A new study suggests that increased intakes of vitamin D during pregnancy may reduce the development of preeclampsia by about 25%.

In a study in over 20,000 Norwegian women, the risk of this potentially fatal condition was 27% lower in women who consumed vitamin D supplements with daily doses of 10 to 15 micrograms (mcg), compared to women who did not take supplements (1). The women answered a general health questionnaire at the fifteenth week of pregnancy and again at the thirtieth week, while a food frequency questionnaire was administered at week 22.

These findings are consistent with other reports of a protective effect of vitamin D on preeclampsia development. As a correlation between vitamin D intake and omega-3 fatty acid intake was observed, the researchers commented that further research is needed to disentangle the separate effects of these nutrients.

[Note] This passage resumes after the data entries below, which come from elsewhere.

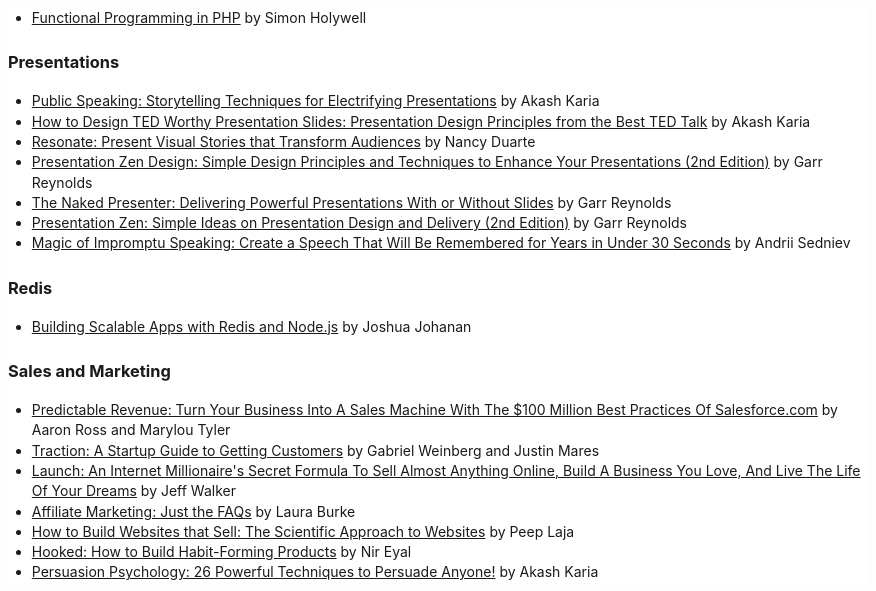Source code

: * [Functional Programming in PHP](http://www.functionalphp.com/) by Simon Holywell

### Presentations
* [Public Speaking: Storytelling Techniques for Electrifying Presentations](http://www.amazon.com/gp/product/B00C9FLD28/ref=as_li_tl?ie=UTF8&camp=1789&creative=390957&creativeASIN=B00C9FLD28&linkCode=as2&tag=stevergill-20&linkId=SCSJNOQFCFDHBG6M) by Akash Karia
* [How to Design TED Worthy Presentation Slides: Presentation Design Principles from the Best TED Talk](http://www.amazon.com/gp/product/B00FX3IMZY/ref=as_li_tl?ie=UTF8&camp=1789&creative=390957&creativeASIN=B00FX3IMZY&linkCode=as2&tag=stevergill-20&linkId=7PHX2NDV55CN7F6R) by Akash Karia
* [Resonate: Present Visual Stories that Transform Audiences](http://www.amazon.com/gp/product/B00F0U74IQ/ref=as_li_tl?ie=UTF8&camp=1789&creative=390957&creativeASIN=B00F0U74IQ&linkCode=as2&tag=stevergill-20&linkId=VM7GL3KFASJYRGHY) by Nancy Duarte
* [Presentation Zen Design: Simple Design Principles and Techniques to Enhance Your Presentations (2nd Edition)](ttp://www.amazon.com/gp/product/B00GXADSUU/ref=as_li_tl?ie=UTF8&camp=1789&creative=390957&creativeASIN=B00GXADSUU&linkCode=as2&tag=stevergill-20&linkId=7C5L2G264LYPIKRK) by Garr Reynolds
* [The Naked Presenter: Delivering Powerful Presentations With or Without Slides](http://www.amazon.com/gp/product/B004A8ZYZE/ref=as_li_tl?ie=UTF8&camp=1789&creative=390957&creativeASIN=B004A8ZYZE&linkCode=as2&tag=stevergill-20&linkId=QSDWFY22S2VKSQZ6) by Garr Reynolds
* [Presentation Zen: Simple Ideas on Presentation Design and Delivery (2nd Edition)](http://www.amazon.com/gp/product/B006R4H5FG/ref=as_li_tl?ie=UTF8&camp=1789&creative=390957&creativeASIN=B006R4H5FG&linkCode=as2&tag=stevergill-20&linkId=FAVVEKHL6PIWKZU5) by Garr Reynolds
* [Magic of Impromptu Speaking: Create a Speech That Will Be Remembered for Years in Under 30 Seconds](http://www.amazon.com/gp/product/B00BRY1AF2/ref=as_li_tl?ie=UTF8&camp=1789&creative=390957&creativeASIN=B00BRY1AF2&linkCode=as2&tag=stevergill-20&linkId=TDOQAH7OIEWH6TGH) by Andrii Sedniev

### Redis
* [Building Scalable Apps with Redis and Node.js](http://www.amazon.com/gp/product/B00NXWI1FI/ref=as_li_tl?ie=UTF8&camp=1789&creative=390957&creativeASIN=B00NXWI1FI&linkCode=as2&tag=stevergill-20&linkId=UTD7OQN4Q6DUNXHT) by Joshua Johanan

### Sales and Marketing
* [Predictable Revenue: Turn Your Business Into A Sales Machine With The $100 Million Best Practices Of Salesforce.com](http://www.amazon.com/gp/product/B005ERYEGU/ref=as_li_tl?ie=UTF8&camp=1789&creative=390957&creativeASIN=B005ERYEGU&linkCode=as2&tag=stevergill-20&linkId=BIPEH3RWHXRBVXOT) by Aaron Ross and Marylou Tyler
* [Traction: A Startup Guide to Getting Customers](http://www.amazon.com/gp/product/B00N06Y2DW/ref=as_li_tl?ie=UTF8&camp=1789&creative=390957&creativeASIN=B00N06Y2DW&linkCode=as2&tag=stevergill-20&linkId=VQQZIE6EYWDKQE7Y) by Gabriel Weinberg and Justin Mares
* [Launch: An Internet Millionaire's Secret Formula To Sell Almost Anything Online, Build A Business You Love, And Live The Life Of Your Dreams](http://www.amazon.com/gp/product/B00KXIME8U/ref=as_li_tl?ie=UTF8&camp=1789&creative=390957&creativeASIN=B00KXIME8U&linkCode=as2&tag=stevergill-20&linkId=DFHL5PA2FPWP3UGK) by Jeff Walker
* [Affiliate Marketing: Just the FAQs](http://www.amazon.com/gp/product/B009BYIM5Q/ref=as_li_tl?ie=UTF8&camp=1789&creative=390957&creativeASIN=B009BYIM5Q&linkCode=as2&tag=stevergill-20&linkId=KNBOK6L7WEWQYY4E) by Laura Burke
* [How to Build Websites that Sell: The Scientific Approach to Websites](http://www.amazon.com/gp/product/B00BD683CW/ref=as_li_tl?ie=UTF8&camp=1789&creative=390957&creativeASIN=B00BD683CW&linkCode=as2&tag=stevergill-20&linkId=SWSG246O75Q5ITTJ) by Peep Laja
* [Hooked: How to Build Habit-Forming Products](http://www.amazon.com/gp/product/1591847788/ref=as_li_tl?ie=UTF8&camp=1789&creative=390957&creativeASIN=1591847788&linkCode=as2&tag=stevergill-20&linkId=HHO5SHX67XFAZ54Z) by Nir Eyal
* [Persuasion Psychology: 26 Powerful Techniques to Persuade Anyone!](http://www.amazon.com/gp/product/B00GO36PG0/ref=as_li_tl?ie=UTF8&camp=1789&creative=390957&creativeASIN=B00GO36PG0&linkCode=as2&tag=stevergill-20&linkId=FO2SSRIZIXEURRJ5) by Akash Karia
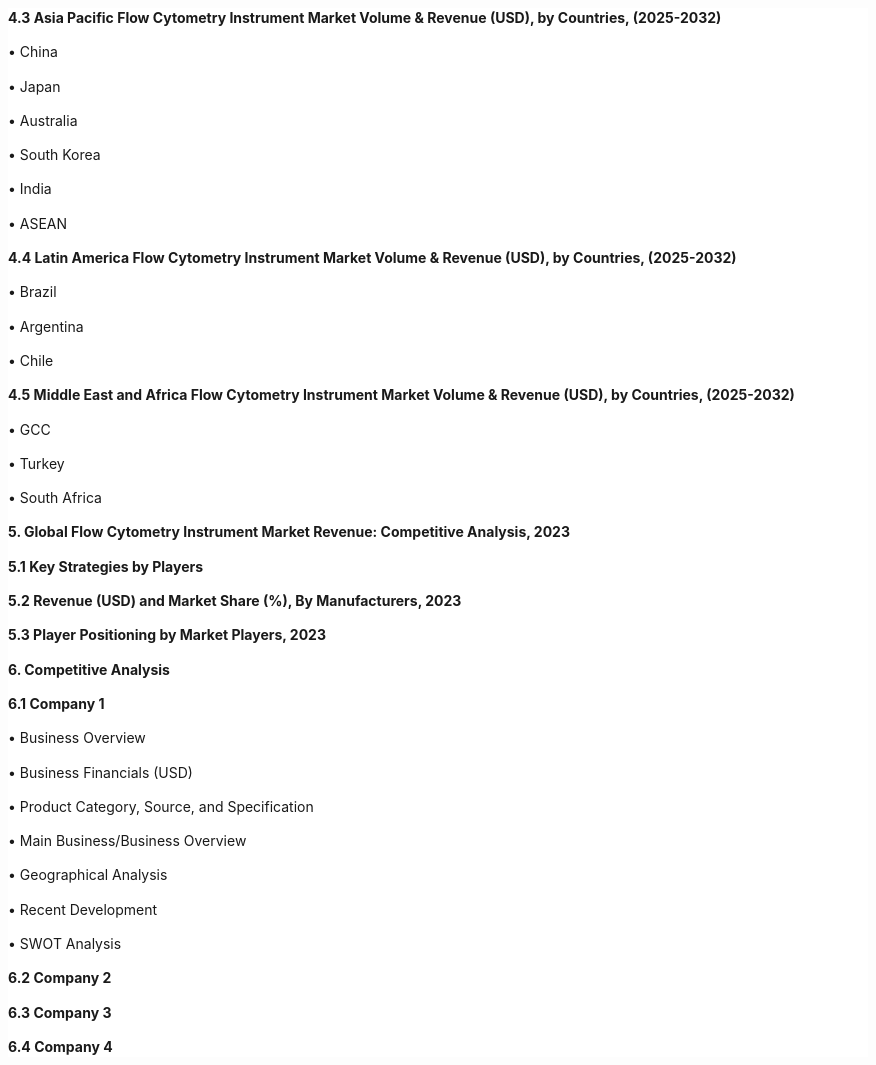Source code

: <strong>4.3 Asia Pacific Flow Cytometry Instrument Market Volume &amp; Revenue (USD), by Countries, (2025-2032)</strong>

• China

• Japan

• Australia

• South Korea

• India

• ASEAN

<strong>4.4 Latin America Flow Cytometry Instrument Market Volume &amp; Revenue (USD), by Countries, (2025-2032)</strong>

• Brazil

• Argentina

• Chile

<strong>4.5 Middle East and Africa Flow Cytometry Instrument Market Volume &amp; Revenue (USD), by Countries, (2025-2032)</strong>

• GCC

• Turkey

• South Africa

<strong>5. Global Flow Cytometry Instrument Market Revenue: Competitive Analysis, 2023</strong>

<strong>5.1 Key Strategies by Players</strong>

<strong>5.2 Revenue (USD) and Market Share (%), By Manufacturers, 2023</strong>

<strong>5.3 Player Positioning by Market Players, 2023</strong>

<strong>6. Competitive Analysis</strong>

<strong>6.1 Company 1</strong>

• Business Overview

• Business Financials (USD)

• Product Category, Source, and Specification

• Main Business/Business Overview

• Geographical Analysis

• Recent Development

• SWOT Analysis

<strong>6.2 Company 2</strong>

<strong>6.3 Company 3</strong>

<strong>6.4 Company 4</strong>
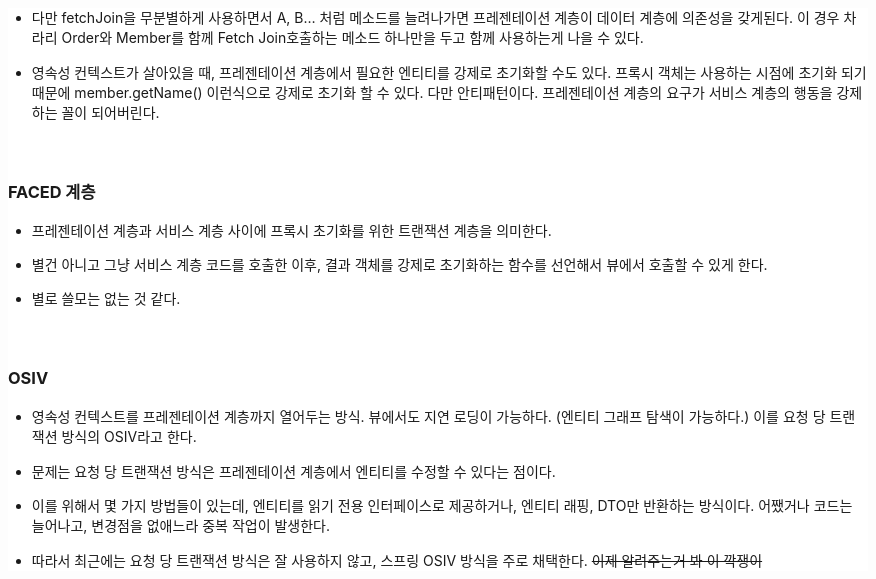 - 다만 fetchJoin을 무분별하게 사용하면서 A, B… 처럼 메소드를 늘려나가면 프레젠테이션 계층이 데이터 계층에 의존성을 갖게된다. 이 경우 차라리 Order와 Member를 함께 Fetch Join호출하는 메소드 하나만을 두고 함께 사용하는게 나을 수 있다.

- 영속성 컨텍스트가 살아있을 때, 프레젠테이션 계층에서 필요한 엔티티를 강제로 초기화할 수도 있다. 프록시 객체는 사용하는 시점에 초기화 되기 때문에 member.getName() 이런식으로 강제로 초기화 할 수 있다. 다만 안티패턴이다. 프레젠테이션 계층의 요구가 서비스 계층의 행동을 강제하는 꼴이 되어버린다.

<br/>

### FACED 계층

- 프레젠테이션 계층과 서비스 계층 사이에 프록시 초기화를 위한 트랜잭션 계층을 의미한다.

- 별건 아니고 그냥 서비스 계층 코드를 호출한 이후, 결과 객체를 강제로 초기화하는 함수를 선언해서 뷰에서 호출할 수 있게 한다.

- 별로 쓸모는 없는 것 같다.

<br/>

### OSIV

- 영속성 컨텍스트를 프레젠테이션 계층까지 열어두는 방식. 뷰에서도 지연 로딩이 가능하다. (엔티티 그래프 탐색이 가능하다.) 이를 요청 당 트랜잭션 방식의 OSIV라고 한다.

- 문제는 요청 당 트랜잭션 방식은 프레젠테이션 계층에서 엔티티를 수정할 수 있다는 점이다.

- 이를 위해서 몇 가지 방법들이 있는데, 엔티티를 읽기 전용 인터페이스로 제공하거나, 엔티티 래핑, DTO만 반환하는 방식이다. 어쨌거나 코드는 늘어나고, 변경점을 없애느라 중복 작업이 발생한다.

- 따라서 최근에는 요청 당 트랜잭션 방식은 잘 사용하지 않고, 스프링 OSIV 방식을 주로 채택한다. ~~이제 알려주는거 봐 이 깍쟁이~~
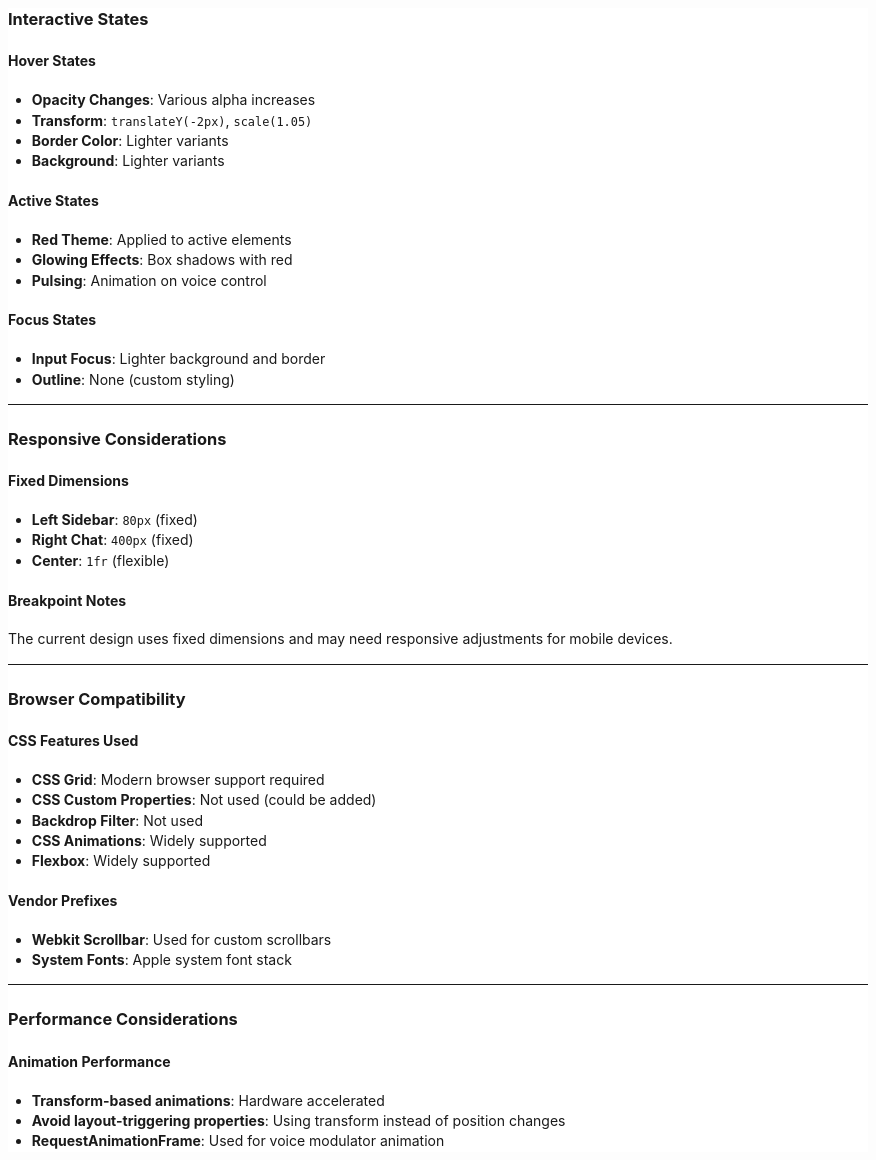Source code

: 
### Interactive States

#### Hover States
- **Opacity Changes**: Various alpha increases
- **Transform**: `translateY(-2px)`, `scale(1.05)`
- **Border Color**: Lighter variants
- **Background**: Lighter variants

#### Active States
- **Red Theme**: Applied to active elements
- **Glowing Effects**: Box shadows with red
- **Pulsing**: Animation on voice control

#### Focus States
- **Input Focus**: Lighter background and border
- **Outline**: None (custom styling)

---

### Responsive Considerations

#### Fixed Dimensions
- **Left Sidebar**: `80px` (fixed)
- **Right Chat**: `400px` (fixed)
- **Center**: `1fr` (flexible)

#### Breakpoint Notes
The current design uses fixed dimensions and may need responsive adjustments for mobile devices.

---

### Browser Compatibility

#### CSS Features Used
- **CSS Grid**: Modern browser support required
- **CSS Custom Properties**: Not used (could be added)
- **Backdrop Filter**: Not used
- **CSS Animations**: Widely supported
- **Flexbox**: Widely supported

#### Vendor Prefixes
- **Webkit Scrollbar**: Used for custom scrollbars
- **System Fonts**: Apple system font stack

---

### Performance Considerations

#### Animation Performance
- **Transform-based animations**: Hardware accelerated
- **Avoid layout-triggering properties**: Using transform instead of position changes
- **RequestAnimationFrame**: Used for voice modulator animation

Preeclampsia, affecting 2–3% of all pregnancies, occurs when a mother's blood pressure rises to the hypertensive range, and excretion of protein in the urine becomes too high. It is estimated to be responsible for about 60,000 deaths worldwide. It is not known why some expectant mothers develop preeclampsia, although oxidative stress has been proposed to play a part.


  1. Haugen M. et al. Vitamin D Supplementation and Reduced Risk of Preeclampsia in Nulliparous Women. Epidemiology, 2009; 20(5):720–726.